Source records:

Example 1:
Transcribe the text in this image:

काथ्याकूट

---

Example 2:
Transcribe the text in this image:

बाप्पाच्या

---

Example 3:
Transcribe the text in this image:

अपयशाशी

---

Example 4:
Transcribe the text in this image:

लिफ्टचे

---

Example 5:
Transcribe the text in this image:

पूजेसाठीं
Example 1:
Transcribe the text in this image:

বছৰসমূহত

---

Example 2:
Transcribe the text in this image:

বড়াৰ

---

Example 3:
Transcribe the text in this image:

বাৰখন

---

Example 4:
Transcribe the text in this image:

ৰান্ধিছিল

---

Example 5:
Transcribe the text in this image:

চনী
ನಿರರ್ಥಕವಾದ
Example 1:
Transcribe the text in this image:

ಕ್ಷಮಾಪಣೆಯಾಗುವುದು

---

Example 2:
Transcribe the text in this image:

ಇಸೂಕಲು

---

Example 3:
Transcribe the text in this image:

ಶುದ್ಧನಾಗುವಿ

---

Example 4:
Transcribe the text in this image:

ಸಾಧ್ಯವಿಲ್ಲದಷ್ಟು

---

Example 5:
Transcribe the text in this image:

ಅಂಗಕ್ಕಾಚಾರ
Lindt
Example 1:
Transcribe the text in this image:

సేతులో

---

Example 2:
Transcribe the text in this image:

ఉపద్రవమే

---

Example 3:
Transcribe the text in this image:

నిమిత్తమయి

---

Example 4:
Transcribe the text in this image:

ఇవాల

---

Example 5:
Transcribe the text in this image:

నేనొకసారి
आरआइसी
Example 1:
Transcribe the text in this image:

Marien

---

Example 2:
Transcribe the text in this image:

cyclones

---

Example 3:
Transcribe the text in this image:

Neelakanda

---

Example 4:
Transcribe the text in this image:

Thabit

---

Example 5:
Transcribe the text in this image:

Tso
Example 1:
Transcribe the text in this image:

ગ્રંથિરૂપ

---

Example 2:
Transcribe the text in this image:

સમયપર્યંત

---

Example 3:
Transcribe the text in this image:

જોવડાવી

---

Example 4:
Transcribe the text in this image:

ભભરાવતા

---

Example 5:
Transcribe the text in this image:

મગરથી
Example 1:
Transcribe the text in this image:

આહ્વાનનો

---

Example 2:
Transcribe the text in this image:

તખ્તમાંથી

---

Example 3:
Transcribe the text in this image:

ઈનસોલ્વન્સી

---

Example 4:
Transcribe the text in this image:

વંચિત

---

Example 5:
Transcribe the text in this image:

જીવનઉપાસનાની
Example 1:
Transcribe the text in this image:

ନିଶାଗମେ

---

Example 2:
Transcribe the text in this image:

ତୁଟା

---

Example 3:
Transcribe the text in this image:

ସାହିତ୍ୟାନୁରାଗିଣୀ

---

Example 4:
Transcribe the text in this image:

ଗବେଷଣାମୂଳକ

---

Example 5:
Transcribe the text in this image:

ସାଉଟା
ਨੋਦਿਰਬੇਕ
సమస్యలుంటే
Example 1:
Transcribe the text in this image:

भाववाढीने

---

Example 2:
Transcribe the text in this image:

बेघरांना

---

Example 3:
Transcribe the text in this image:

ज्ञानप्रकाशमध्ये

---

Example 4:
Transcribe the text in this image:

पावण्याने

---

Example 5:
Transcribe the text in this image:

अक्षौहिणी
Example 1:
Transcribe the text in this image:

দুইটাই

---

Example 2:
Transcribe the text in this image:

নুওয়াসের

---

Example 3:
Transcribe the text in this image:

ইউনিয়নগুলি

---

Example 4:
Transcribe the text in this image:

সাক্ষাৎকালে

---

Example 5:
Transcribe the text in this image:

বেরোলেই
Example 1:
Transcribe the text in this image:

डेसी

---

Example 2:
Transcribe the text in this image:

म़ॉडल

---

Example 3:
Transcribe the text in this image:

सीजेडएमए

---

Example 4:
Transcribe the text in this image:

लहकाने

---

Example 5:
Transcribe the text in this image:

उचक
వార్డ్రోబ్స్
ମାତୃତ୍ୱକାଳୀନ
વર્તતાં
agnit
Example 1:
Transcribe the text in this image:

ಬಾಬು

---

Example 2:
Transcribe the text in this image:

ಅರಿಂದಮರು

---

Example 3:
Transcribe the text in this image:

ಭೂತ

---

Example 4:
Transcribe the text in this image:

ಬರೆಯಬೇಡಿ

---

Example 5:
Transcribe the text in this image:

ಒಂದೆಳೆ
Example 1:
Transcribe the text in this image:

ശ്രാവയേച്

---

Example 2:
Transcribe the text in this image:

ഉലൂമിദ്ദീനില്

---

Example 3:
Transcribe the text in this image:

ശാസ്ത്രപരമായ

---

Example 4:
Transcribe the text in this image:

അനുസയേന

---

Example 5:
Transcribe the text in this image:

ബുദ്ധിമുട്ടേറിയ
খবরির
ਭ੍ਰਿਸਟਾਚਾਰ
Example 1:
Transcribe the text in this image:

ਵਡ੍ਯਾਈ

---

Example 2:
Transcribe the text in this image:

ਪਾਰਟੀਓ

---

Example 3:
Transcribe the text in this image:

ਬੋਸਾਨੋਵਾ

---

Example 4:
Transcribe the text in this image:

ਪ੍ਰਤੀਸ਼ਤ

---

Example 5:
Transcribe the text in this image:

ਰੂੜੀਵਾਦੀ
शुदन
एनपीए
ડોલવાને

About this task: Go through the records above and set each one down exactly, please.

Output:
Example 1:
Transcribe the text in this image:

काथ्याकूट

---

Example 2:
Transcribe the text in this image:

बाप्पाच्या

---

Example 3:
Transcribe the text in this image:

अपयशाशी

---

Example 4:
Transcribe the text in this image:

लिफ्टचे

---

Example 5:
Transcribe the text in this image:

पूजेसाठीं
Example 1:
Transcribe the text in this image:

বছৰসমূহত

---

Example 2:
Transcribe the text in this image:

বড়াৰ

---

Example 3:
Transcribe the text in this image:

বাৰখন

---

Example 4:
Transcribe the text in this image:

ৰান্ধিছিল

---

Example 5:
Transcribe the text in this image:

চনী
ನಿರರ್ಥಕವಾದ
Example 1:
Transcribe the text in this image:

ಕ್ಷಮಾಪಣೆಯಾಗುವುದು

---

Example 2:
Transcribe the text in this image:

ಇಸೂಕಲು

---

Example 3:
Transcribe the text in this image:

ಶುದ್ಧನಾಗುವಿ

---

Example 4:
Transcribe the text in this image:

ಸಾಧ್ಯವಿಲ್ಲದಷ್ಟು

---

Example 5:
Transcribe the text in this image:

ಅಂಗಕ್ಕಾಚಾರ
Lindt
Example 1:
Transcribe the text in this image:

సేతులో

---

Example 2:
Transcribe the text in this image:

ఉపద్రవమే

---

Example 3:
Transcribe the text in this image:

నిమిత్తమయి

---

Example 4:
Transcribe the text in this image:

ఇవాల

---

Example 5:
Transcribe the text in this image:

నేనొకసారి
आरआइसी
Example 1:
Transcribe the text in this image:

Marien

---

Example 2:
Transcribe the text in this image:

cyclones

---

Example 3:
Transcribe the text in this image:

Neelakanda

---

Example 4:
Transcribe the text in this image:

Thabit

---

Example 5:
Transcribe the text in this image:

Tso
Example 1:
Transcribe the text in this image:

ગ્રંથિરૂપ

---

Example 2:
Transcribe the text in this image:

સમયપર્યંત

---

Example 3:
Transcribe the text in this image:

જોવડાવી

---

Example 4:
Transcribe the text in this image:

ભભરાવતા

---

Example 5:
Transcribe the text in this image:

મગરથી
Example 1:
Transcribe the text in this image:

આહ્વાનનો

---

Example 2:
Transcribe the text in this image:

તખ્તમાંથી

---

Example 3:
Transcribe the text in this image:

ઈનસોલ્વન્સી

---

Example 4:
Transcribe the text in this image:

વંચિત

---

Example 5:
Transcribe the text in this image:

જીવનઉપાસનાની
Example 1:
Transcribe the text in this image:

ନିଶାଗମେ

---

Example 2:
Transcribe the text in this image:

ତୁଟା

---

Example 3:
Transcribe the text in this image:

ସାହିତ୍ୟାନୁରାଗିଣୀ

---

Example 4:
Transcribe the text in this image:

ଗବେଷଣାମୂଳକ

---

Example 5:
Transcribe the text in this image:

ସାଉଟା
ਨੋਦਿਰਬੇਕ
సమస్యలుంటే
Example 1:
Transcribe the text in this image:

भाववाढीने

---

Example 2:
Transcribe the text in this image:

बेघरांना

---

Example 3:
Transcribe the text in this image:

ज्ञानप्रकाशमध्ये

---

Example 4:
Transcribe the text in this image:

पावण्याने

---

Example 5:
Transcribe the text in this image:

अक्षौहिणी
Example 1:
Transcribe the text in this image:

দুইটাই

---

Example 2:
Transcribe the text in this image:

নুওয়াসের

---

Example 3:
Transcribe the text in this image:

ইউনিয়নগুলি

---

Example 4:
Transcribe the text in this image:

সাক্ষাৎকালে

---

Example 5:
Transcribe the text in this image:

বেরোলেই
Example 1:
Transcribe the text in this image:

डेसी

---

Example 2:
Transcribe the text in this image:

म़ॉडल

---

Example 3:
Transcribe the text in this image:

सीजेडएमए

---

Example 4:
Transcribe the text in this image:

लहकाने

---

Example 5:
Transcribe the text in this image:

उचक
వార్డ్రోబ్స్
ମାତୃତ୍ୱକାଳୀନ
વર્તતાં
agnit
Example 1:
Transcribe the text in this image:

ಬಾಬು

---

Example 2:
Transcribe the text in this image:

ಅರಿಂದಮರು

---

Example 3:
Transcribe the text in this image:

ಭೂತ

---

Example 4:
Transcribe the text in this image:

ಬರೆಯಬೇಡಿ

---

Example 5:
Transcribe the text in this image:

ಒಂದೆಳೆ
Example 1:
Transcribe the text in this image:

ശ്രാവയേച്

---

Example 2:
Transcribe the text in this image:

ഉലൂമിദ്ദീനില്

---

Example 3:
Transcribe the text in this image:

ശാസ്ത്രപരമായ

---

Example 4:
Transcribe the text in this image:

അനുസയേന

---

Example 5:
Transcribe the text in this image:

ബുദ്ധിമുട്ടേറിയ
খবরির
ਭ੍ਰਿਸਟਾਚਾਰ
Example 1:
Transcribe the text in this image:

ਵਡ੍ਯਾਈ

---

Example 2:
Transcribe the text in this image:

ਪਾਰਟੀਓ

---

Example 3:
Transcribe the text in this image:

ਬੋਸਾਨੋਵਾ

---

Example 4:
Transcribe the text in this image:

ਪ੍ਰਤੀਸ਼ਤ

---

Example 5:
Transcribe the text in this image:

ਰੂੜੀਵਾਦੀ
शुदन
एनपीए
ડોલવાને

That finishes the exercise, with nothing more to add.